The social character and general influence of Mr. Cornelius are thus described by one of his intimate friends. “During most of his college life, he was certainly a very thoughtless young man. Of prepossessing personal appearance, of a generous, frank, and sociable disposition, fond of company and amusement, his society was coveted by the inconsiderate and irreligious portion of his fellow-students. Among them he was a leader, primus inter pares, although not addicted, so far as I know, to what are termed vicious practices.”
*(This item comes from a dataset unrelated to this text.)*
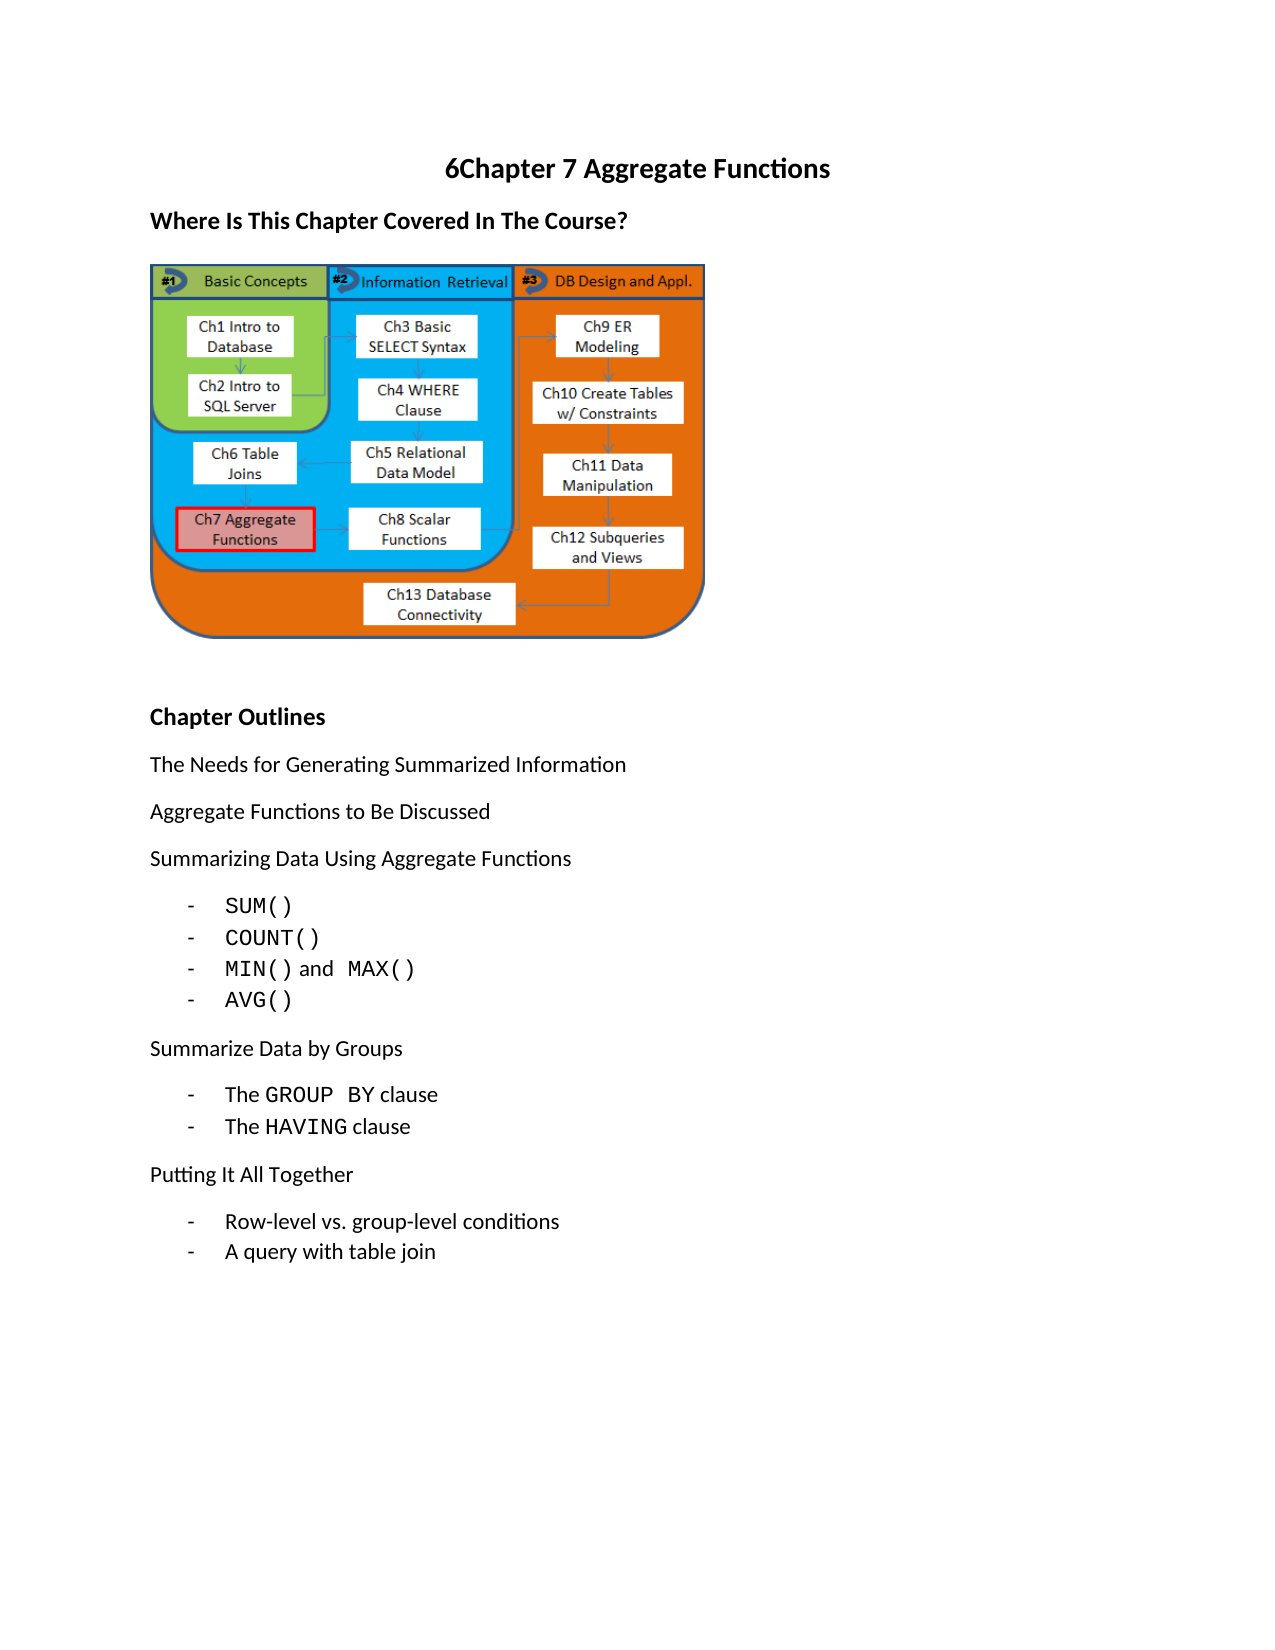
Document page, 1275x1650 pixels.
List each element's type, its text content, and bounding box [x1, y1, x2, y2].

In reference to the most important period in his life, when his mind was decisively turned to those great subjects which concerned him as an immortal and accountable being, the readers of this memoir will be gratified with the statements of different individuals. “It is a remarkable fact, though not rare in the history of revivals of religion, that there existed at this time in college, and especially in the senior class, some instances, as it afterwards appeared, of solemn reflection on religious truth, produced by causes having no connection with each other. A few individuals, during the preceding term, had been led to consult volumes on practical theology, and had advanced so far in their inquiries, as to introduce prayer in their rooms. They were deeply impressed with the importance of religion, during the vacation, or at a previous period, by the last warnings of a pious mother, and in various other ways; and yet, on their return to college, no communication was made on the subject, beyond the walls of private apartments. My room-mate and myself had been accustomed, for a season, to unite with each other in prayer, but further than this, had concealed our emotions in our own bosoms. Happening to be in a room opposite, near the commencement of the term, my class-mates said, "It is thought that Cornelius has become attentive to the subject of religion, and that that is the cause of the change in his countenance. The words came to me with great weight, though I made little or no reply. My room, in the appointment of Providence, was directly under that of Cornelius, and according to college-custom, we visited each other frequently. On the evening of the same day, if I remember correctly, after the students had generally retired for the night, with the exception of the occupants of the room above, from some indefinite motive, or light errand, I went to Cornelius's door, and on knocking, was admitted, though I was surprised to find that the door had been locked. After a few words had passed between us, he said, “We were about to unite in prayer, and I presume you will have no objection to join with us.' He then kneeled with his room-mate, and poured forth such a prayer as I had never heard before. The whole ardor of his soul was directed towards heaven, in supplications for blessings on ourselves and others. The next day he called at our room, and earnestly entreated us to commence with him immediately in seeking salvation.